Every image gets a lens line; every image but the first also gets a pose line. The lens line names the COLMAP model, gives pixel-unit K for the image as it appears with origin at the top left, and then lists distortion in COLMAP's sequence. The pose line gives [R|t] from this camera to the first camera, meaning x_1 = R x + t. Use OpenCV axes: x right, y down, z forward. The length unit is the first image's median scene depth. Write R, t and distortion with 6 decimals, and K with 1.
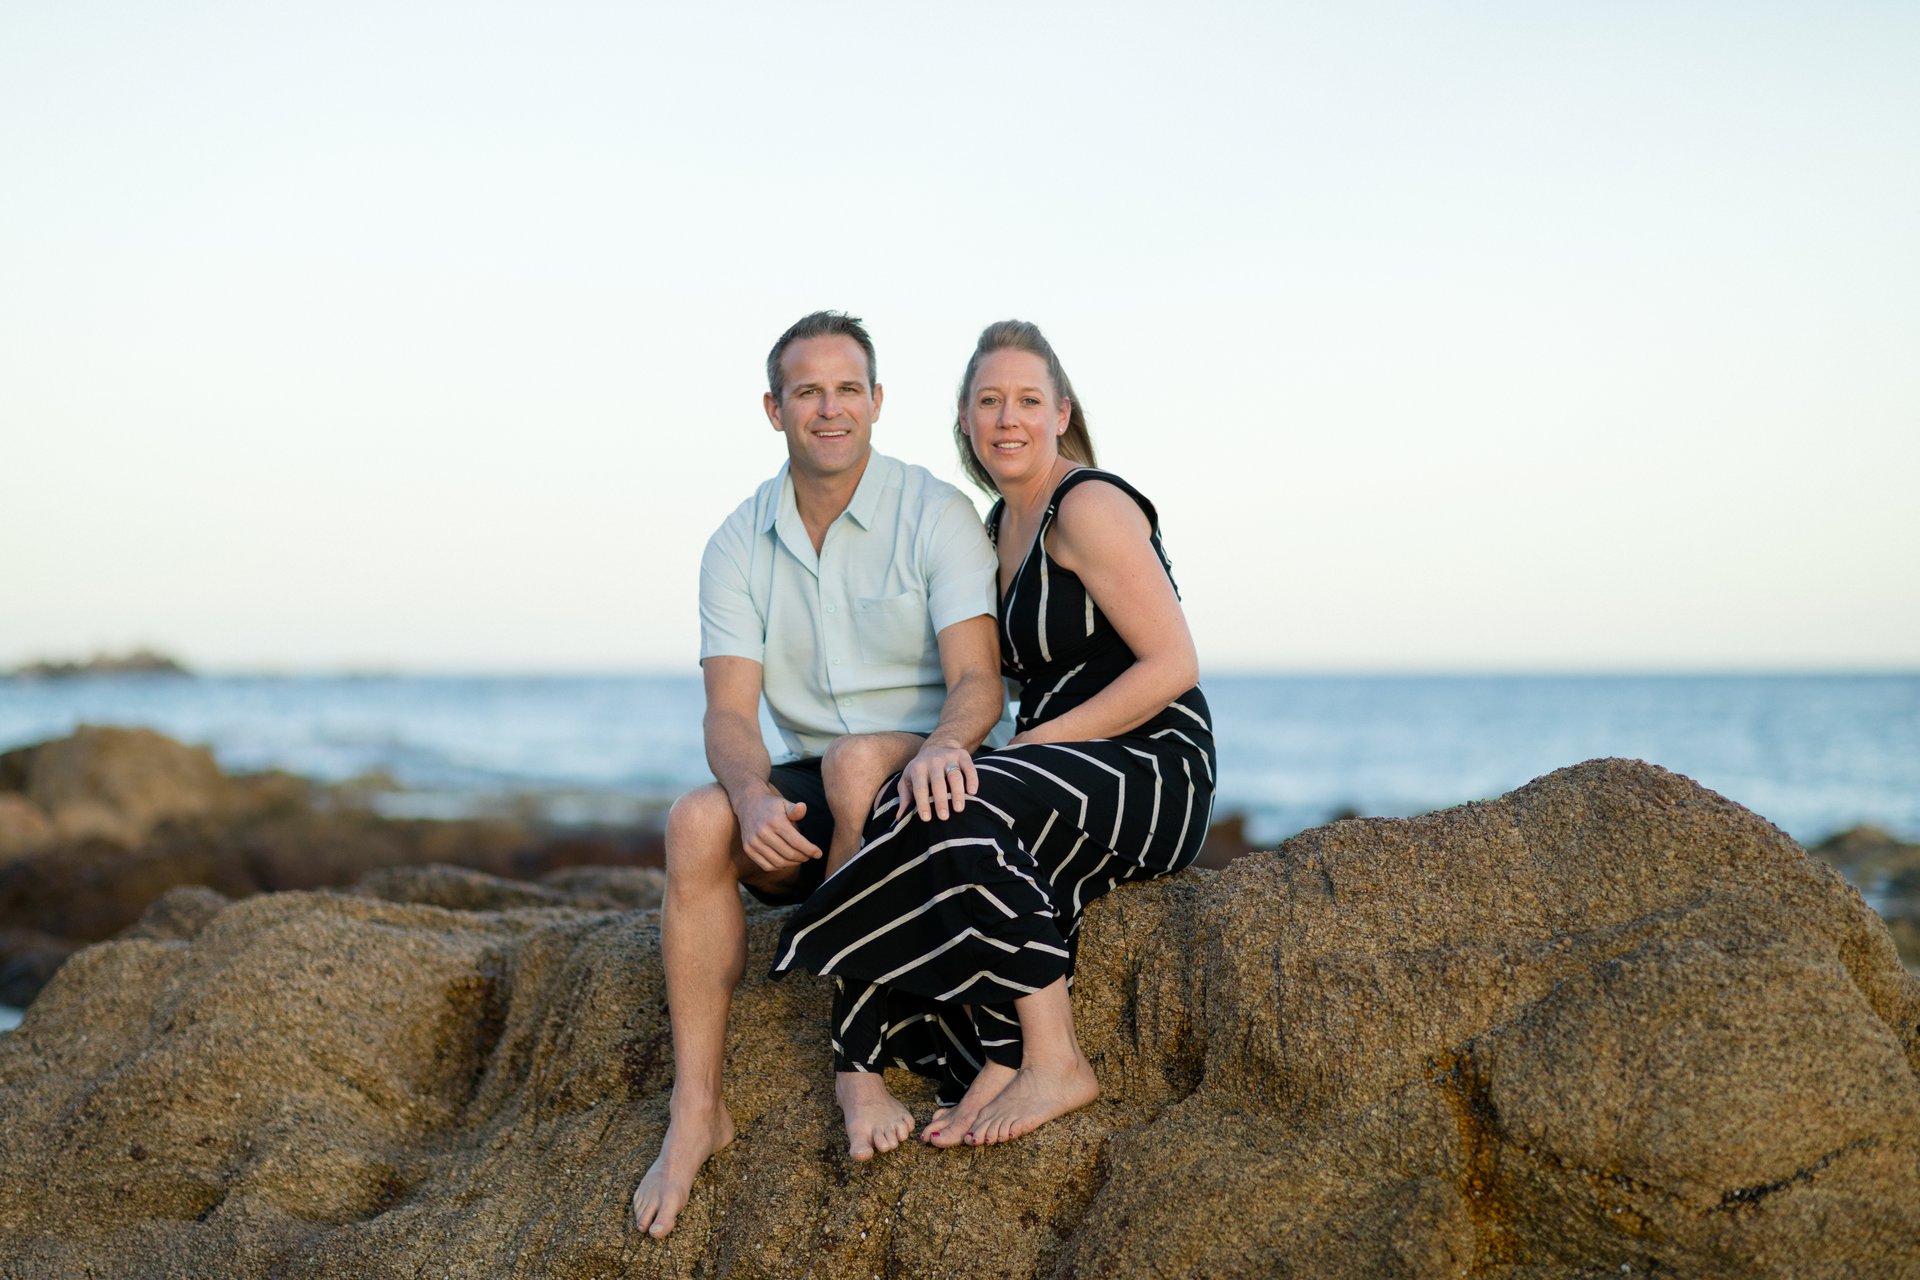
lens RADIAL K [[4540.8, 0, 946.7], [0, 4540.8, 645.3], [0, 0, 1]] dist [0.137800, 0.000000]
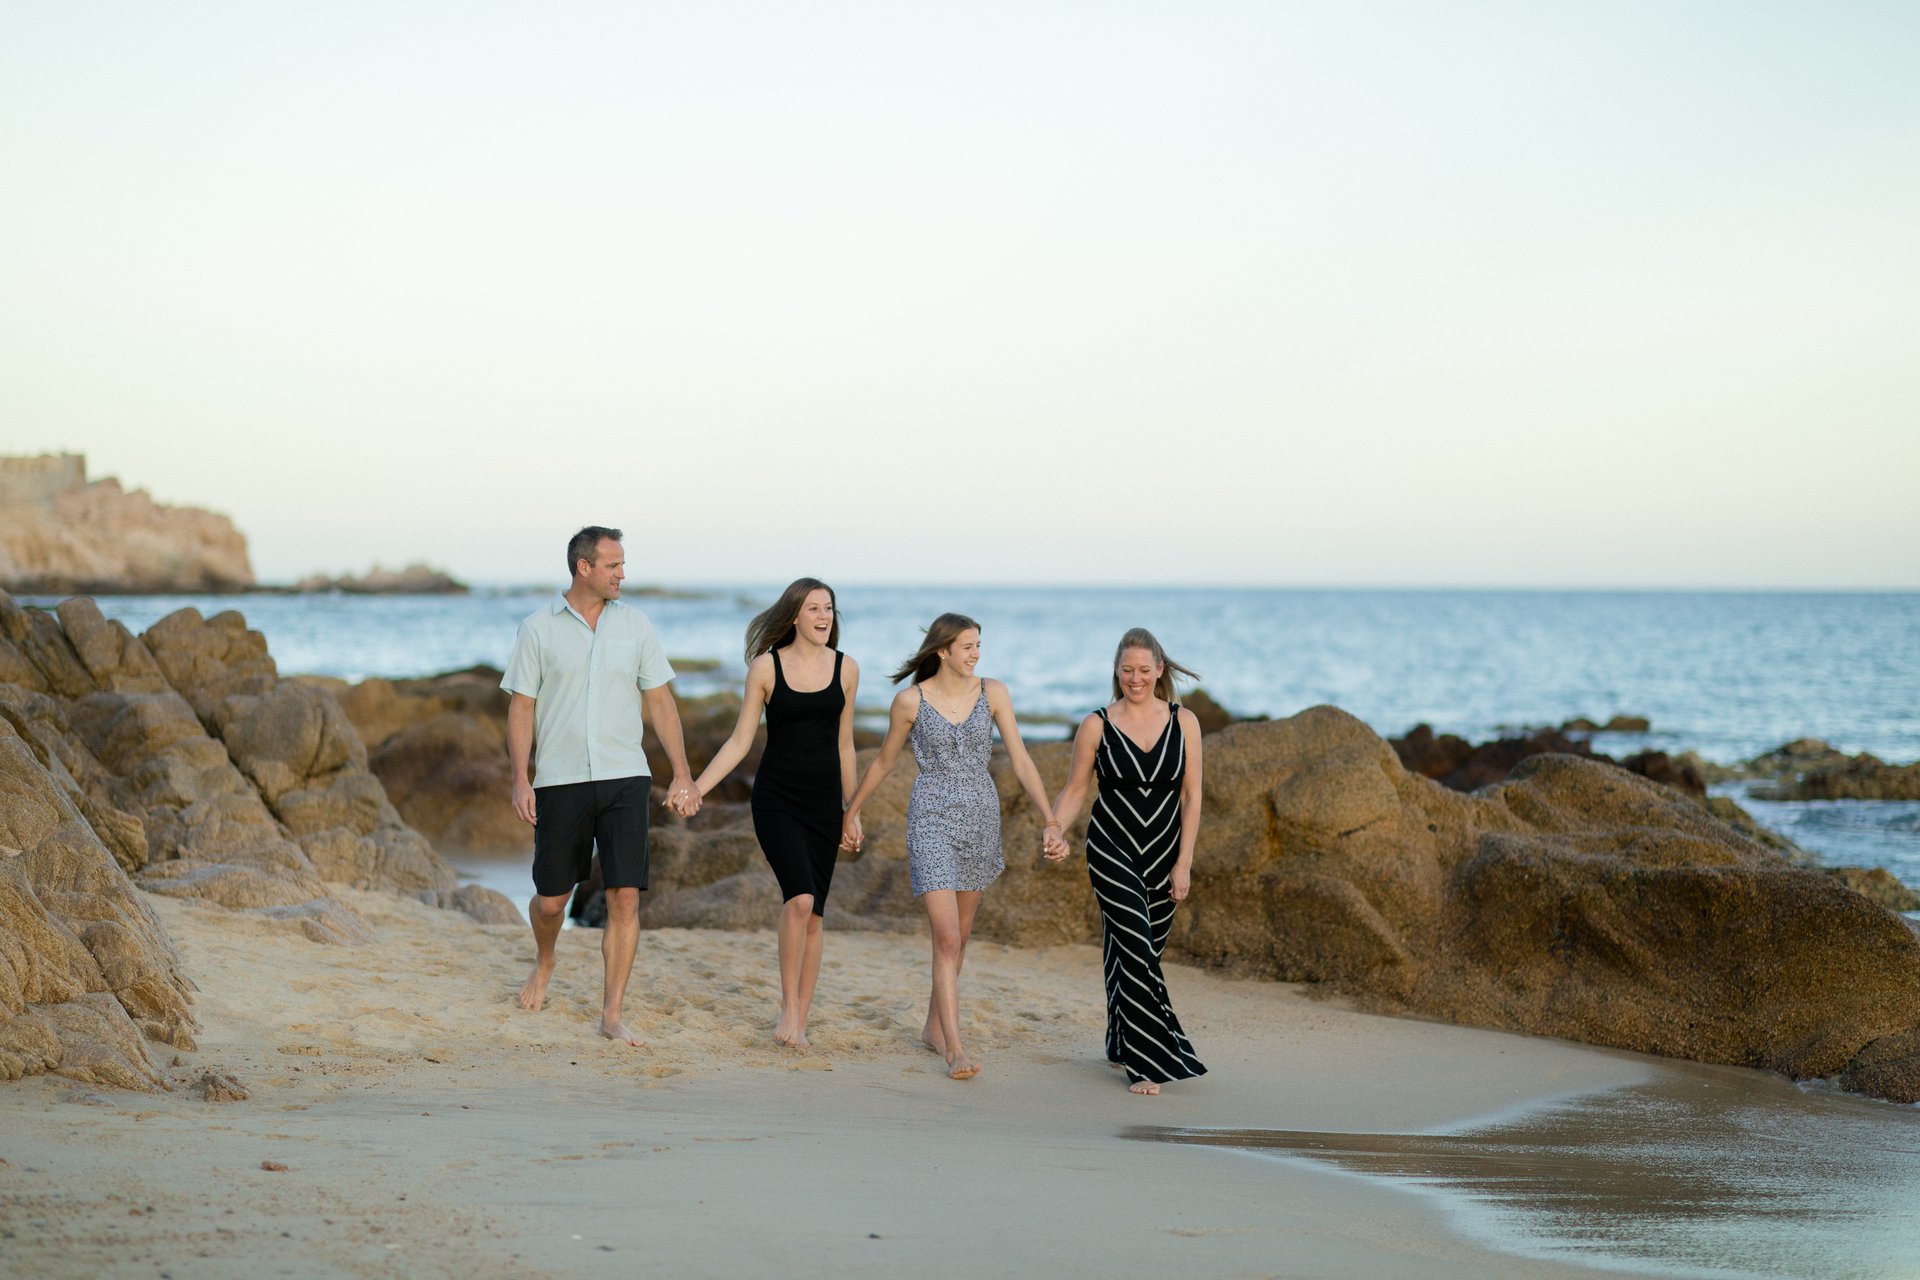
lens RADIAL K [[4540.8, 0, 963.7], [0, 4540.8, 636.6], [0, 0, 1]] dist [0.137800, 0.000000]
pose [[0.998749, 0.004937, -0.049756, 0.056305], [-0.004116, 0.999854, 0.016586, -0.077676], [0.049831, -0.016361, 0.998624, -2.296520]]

*Exercise prompt*: Pictures are not part of the copy; retype all the other material exactly.

*Task solution*:
Every image gets a lens line; every image but the first also gets a pose line. The lens line names the COLMAP model, gives pixel-unit K for the image as it appears with origin at the top left, and then lists distortion in COLMAP's sequence. The pose line gives [R|t] from this camera to the first camera, meaning x_1 = R x + t. Use OpenCV axes: x right, y down, z forward. The length unit is the first image's median scene depth. Write R, t and distortion with 6 decimals, and K with 1.
lens RADIAL K [[4540.8, 0, 946.7], [0, 4540.8, 645.3], [0, 0, 1]] dist [0.137800, 0.000000]
lens RADIAL K [[4540.8, 0, 963.7], [0, 4540.8, 636.6], [0, 0, 1]] dist [0.137800, 0.000000]
pose [[0.998749, 0.004937, -0.049756, 0.056305], [-0.004116, 0.999854, 0.016586, -0.077676], [0.049831, -0.016361, 0.998624, -2.296520]]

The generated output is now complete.